El desnudo accidental que marcó la final en la copa del rey con Tony Grox y Lucycalys
Los protagonistas de la actuación fueron Tony Grox y Lucycalys, ganadores del Benidorm Fest 2026 con la canción ‘T AMARÉ’,
La final de la Copa del Rey, celebrada ayer en Sevilla, volvió a demostrar que el fútbol en España trasciende los noventa minutos de juego para convertirse en un espectáculo total. Sin embargo, más allá de la tensión competitiva y el despliegue artístico del concierto previo, un incidente fortuito ha acaparado una atención desmedida en las redes sociales, eclipsando por momentos la narrativa puramente deportiva.


Durante una de las coreografías más enérgicas del evento musical que precede al pitido inicial, una de las bailarinas del cuerpo de animación sufrió un pequeño percance con su vestuario. La intensidad de los movimientos, propia de una puesta en escena diseñada para enfervorizar a miles de espectadores, provocó un desajuste en su atuendo que dejó al descubierto parte de su pecho durante unos breves instantes.
La naturaleza de lo imprevisto
En un contexto de alta exposición mediática, donde cada centímetro del estadio está cubierto por cámaras de alta definición y miles de dispositivos móviles, lo que en otro tiempo habría sido una anécdota fugaz, hoy se convierte en un fenómeno viral. Resulta paradójico cómo, en medio de una ceremonia de tal sofisticación técnica, es lo humano y lo accidental —la vulnerabilidad de la seda o la licra frente al movimiento— lo que termina generando un ruido ensordecedor.

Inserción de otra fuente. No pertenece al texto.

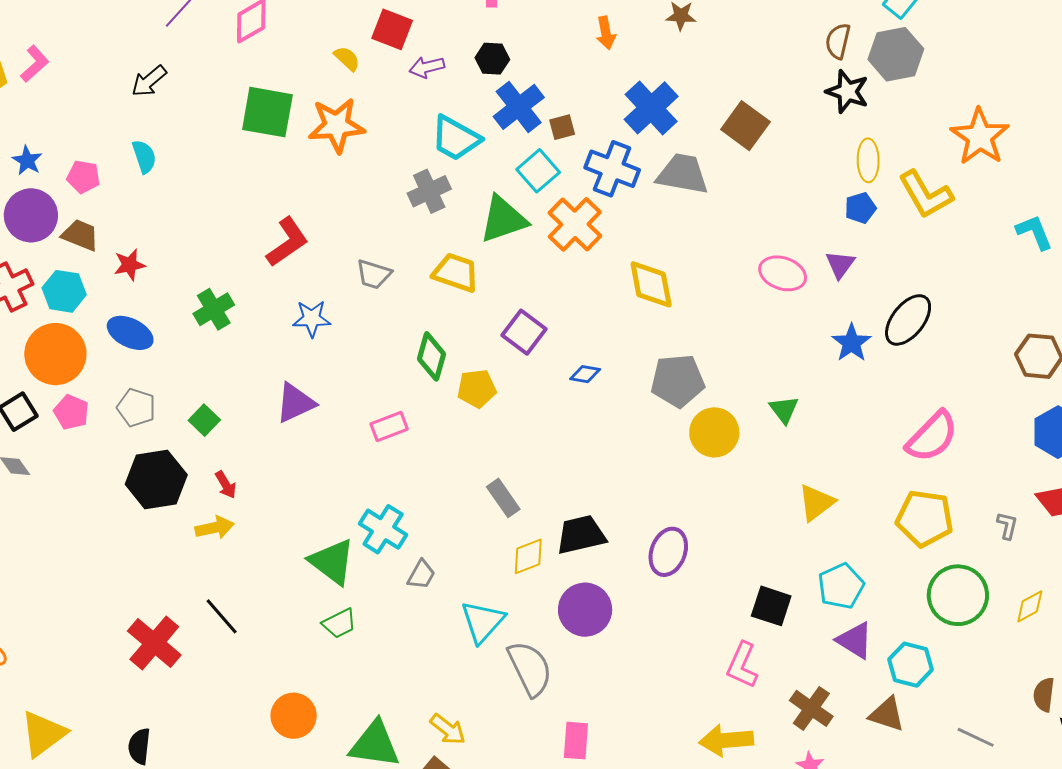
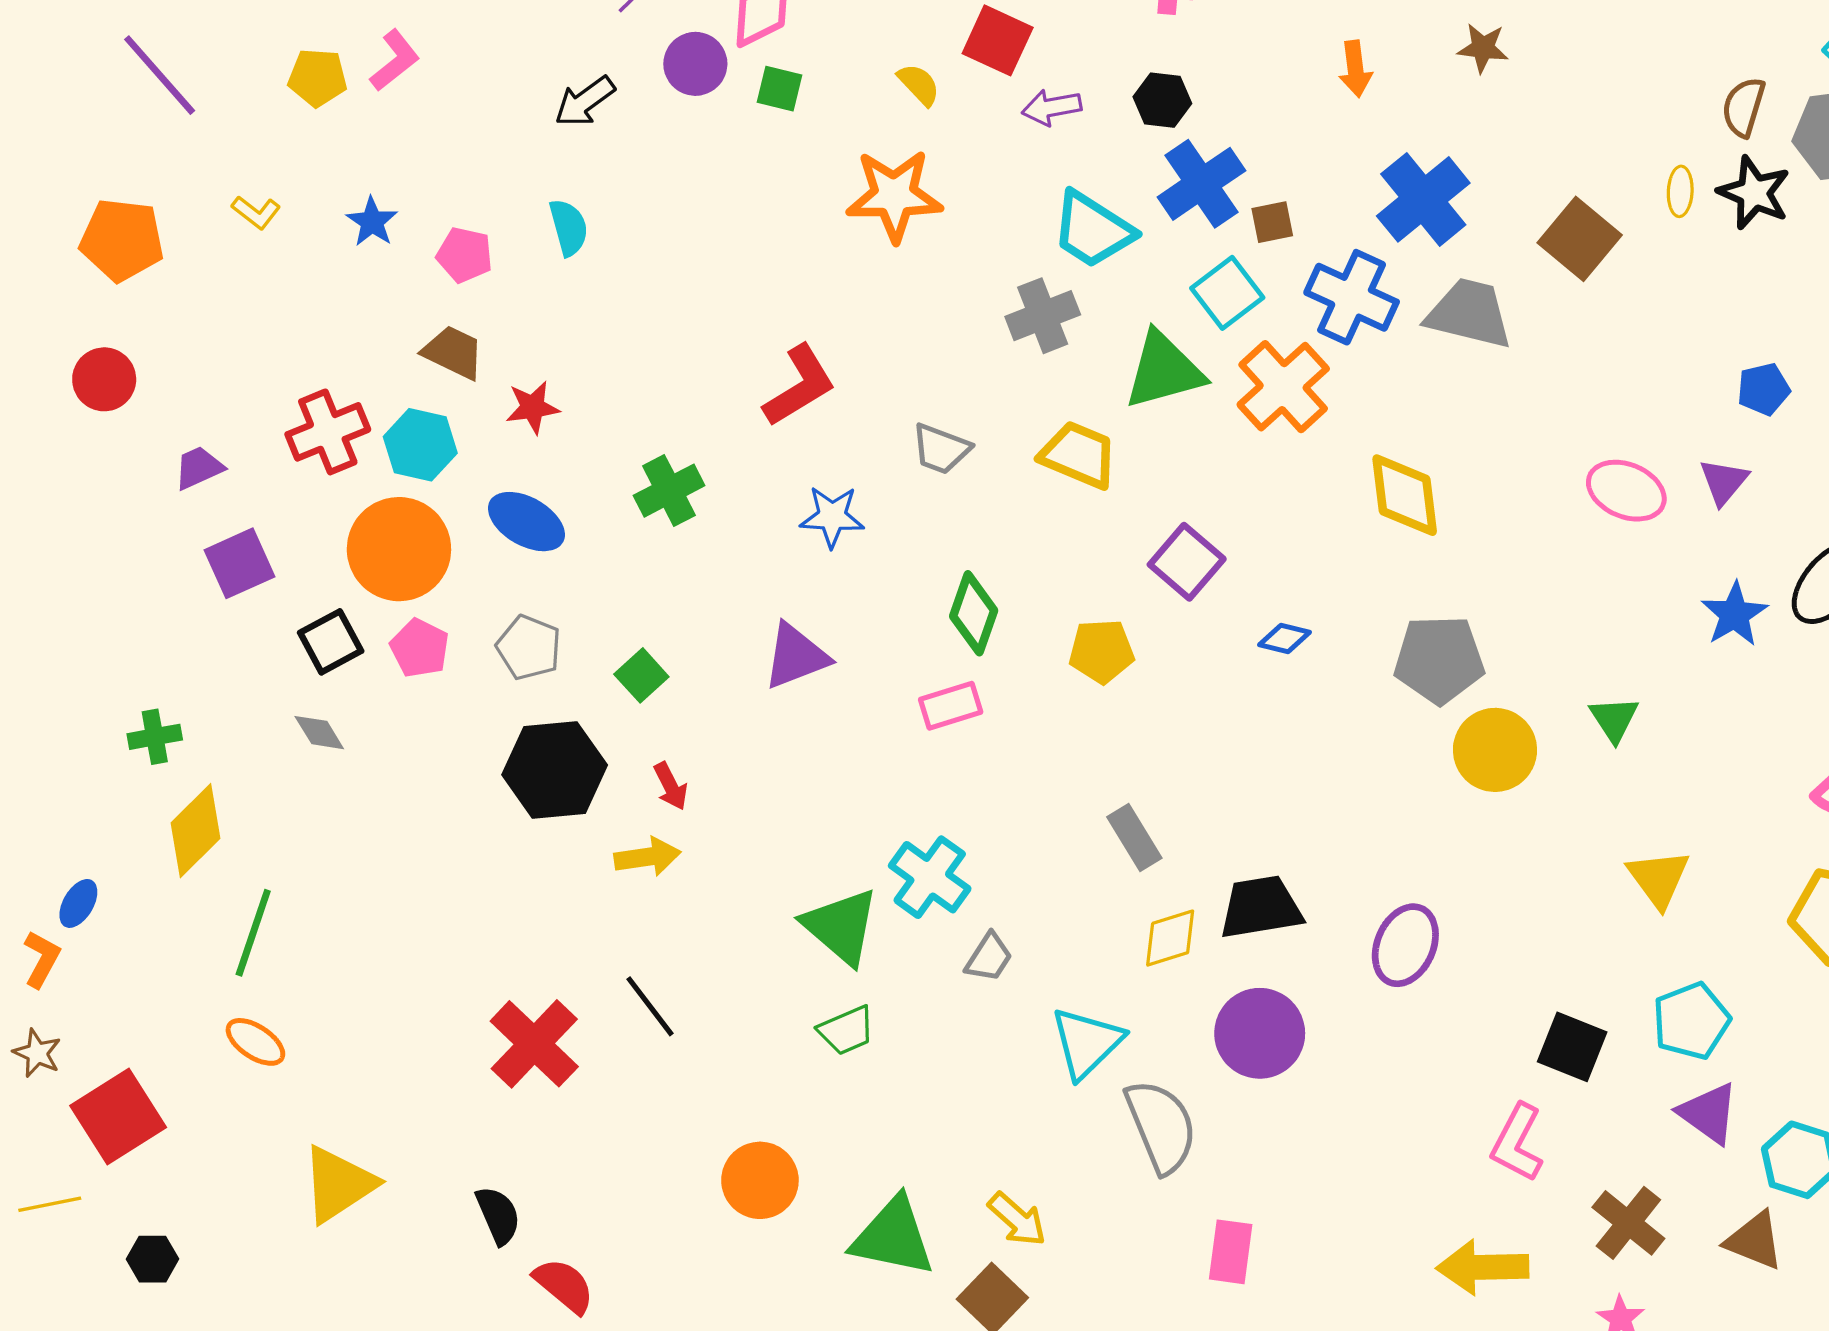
green square: (267, 112) -> (779, 89), moved, size x0.5
yellow ellipse: (868, 160) -> (1680, 191), moved, size x0.7
purple circle: (31, 215) -> (695, 64), moved, size x0.7
green diamond: (431, 356) -> (974, 613), moved
yellow triangle: (816, 503) -> (1659, 878), turned -33
black semicircle: (139, 746) -> (498, 1215), turned 147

El profesionalismo de la animadora fue, no obstante, la nota dominante. Lejos de dejarse amedrentar por la brecha en su vestimenta, continuó con la ejecución técnica de su baile, demostrando una entereza que a menudo se ignora en este tipo de situaciones. El escenario de la Copa del Rey es imponente, y mantener el tipo ante una eventualidad estética de este calibre requiere una disciplina que va más allá de lo ensayado.
El eco en la cultura digital
Este episodio abre de nuevo el debate sobre la mirada del espectador contemporáneo. Mientras que el espectáculo buscaba celebrar la unión y el vigor del deporte, la fijación por el «descuido» pone de manifiesto esa tendencia casi antropológica de la audiencia por lo no guionizado, por ese momento de realidad que se filtra entre las costuras de la perfección televisiva.
Es fundamental entender estos sucesos desde la naturalidad. En el despliegue de la belleza física y el esfuerzo atlético que supone una coreografía de este nivel, los errores de vestuario son gajes del oficio, una colisión inevitable entre el dinamismo del cuerpo humano y las restricciones de la moda escénica. Más allá del murmullo en las plataformas digitales, lo que queda de la jornada de ayer es el recuerdo de una fiesta vibrante que, por un segundo, nos recordó que hasta en los eventos más blindados existe un margen para lo inesperado.